Dr. Anthony Fauci is attempting to assuage the discomfort of Black people who are averse to taking the COVID-19 vaccine by noting a Black woman scientist was involved in its development.
“The very vaccine that’s one of the two that has absolutely exquisite levels — 94 to 95 percent efficacy against clinical disease and almost 100 percent efficacy against serious disease that are shown to be clearly safe — that vaccine was actually developed in my institute’s vaccine research center by a team of scientists led by Dr. Barney Graham and his close colleague, Dr. Kizzmekia Corbett, or Kizzy Corbett,” Dr. Fauci said.
The nation’s top infectious disease expert made the comments when he was asked how “to break down the myths and the historic trepidation” during a virtual conversation called “Making It Plain: A Conversation with Dr. Fauci and The Black Community.”
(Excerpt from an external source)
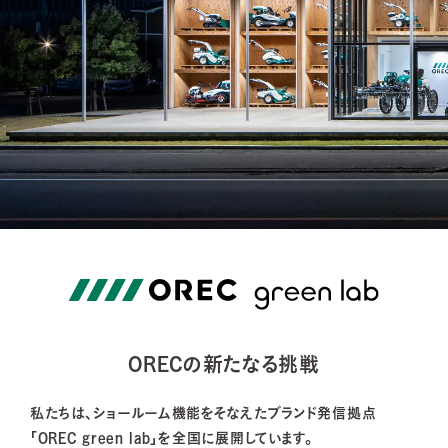
ORECの新たなる挑戦
私たちは、ショールーム機能をそなえたブランド発信拠点
「OREC green lab」を全国に展開しています。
Corbett, a viral immunologist, rose to public prominence in March when it was revealed she was a lead scientist with Dr. Barney Graham’s coronavirus team in the Vaccine Research Center at the National Institutes of Health. She was among the team of scientists who met with President Donald Trump in April when he took a tour of NIH’s Viral Pathogenesis Laboratory.
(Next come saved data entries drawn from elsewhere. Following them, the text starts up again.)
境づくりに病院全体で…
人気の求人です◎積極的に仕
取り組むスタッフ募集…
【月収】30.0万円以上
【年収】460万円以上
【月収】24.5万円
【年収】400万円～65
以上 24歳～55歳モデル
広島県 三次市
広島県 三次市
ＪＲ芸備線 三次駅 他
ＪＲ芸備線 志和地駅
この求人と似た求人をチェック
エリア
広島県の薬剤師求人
In addition to over 10 years of research experience, Corbett holds a Ph.D in microbiology and immunology and graduated from the University of Maryland-Baltimore County with a degree in sociology in 2008.
A few tweets have resurfaced of Corbett speaking candidly about the medical community. In a March tweet, she alleged the poor Black community may be overlooked for treatment if ventilators were in short supply.
The following month she “plead the fifth” on the suggestion that the pandemic is an act of genocide against Blacks.
Dr. Fauci said while he understands the Black community’s mistrust due to decades of racism in medical care and inhumane experimentation on Black Americans, the pending COVID-19 vaccines are safe and effective.
He reiterated his claims were underscored by the involvement of Corbett — who came under fire for tweets dating back to February which addressed the correlation between systemic racism and medical malpractice.
“Kizzi is an African-American scientist who is right at the forefront of the development of the vaccine,” Fauci added. “So, the first thing you might want to say to my African-American brothers and sisters is that the vaccine that you’re going to be taking was developed by an African American woman. And that is just a fact.”
A recent survey by the COVID Collaborative showed only 14 percent of Black Americans trust the safety of a vaccine, while slightly more, 18 percent, believed it would actually work.
Corbett told CNN she understood why Black Americans had reservations and noted the medical profession had work to do to earn the community’s trust again.
“I would say to people who are vaccine-hesitant that you’ve earned the right to ask the questions that you have around these vaccines and this vaccine development process,” Corbett said. “Trust, especially when it has been stripped from people, has to be rebuilt in a brick-by-brick fashion. … And so, what I say to people firstly is that I empathize, and then secondly is that I’m going to do my part in laying those bricks. And I think that if everyone on our side, as physicians and scientists, went about it that way, then the trust would start to be rebuilt.”
Reports of Fauci’s comments were met with mixed reviews on social media. While some Twitter users asked why Corbett’s race should even matter, others praised Corbett being recognized for her great work. Still, others said they didn’t care if a Black woman was involved, they still would not take the vaccine.
“Why is this a headline?” tweeted user @blondieinohio in response to one of TMZ’s tweets about it.
“Almost everyone mentioing (sic) why is this news happens to be Caucasian. That’s part of privilege minorities hardly ever hear about our accomplishments, history in school is about whites minorities have take classes to learn about ours. And considering the % of population that we are,” responded user @RafaelBoriqua.
“Boy there’s nothing they won’t try in an attempt to convince people to take this poison. It’s a SOLID “NO” for me,” wrote user @MichieMonique.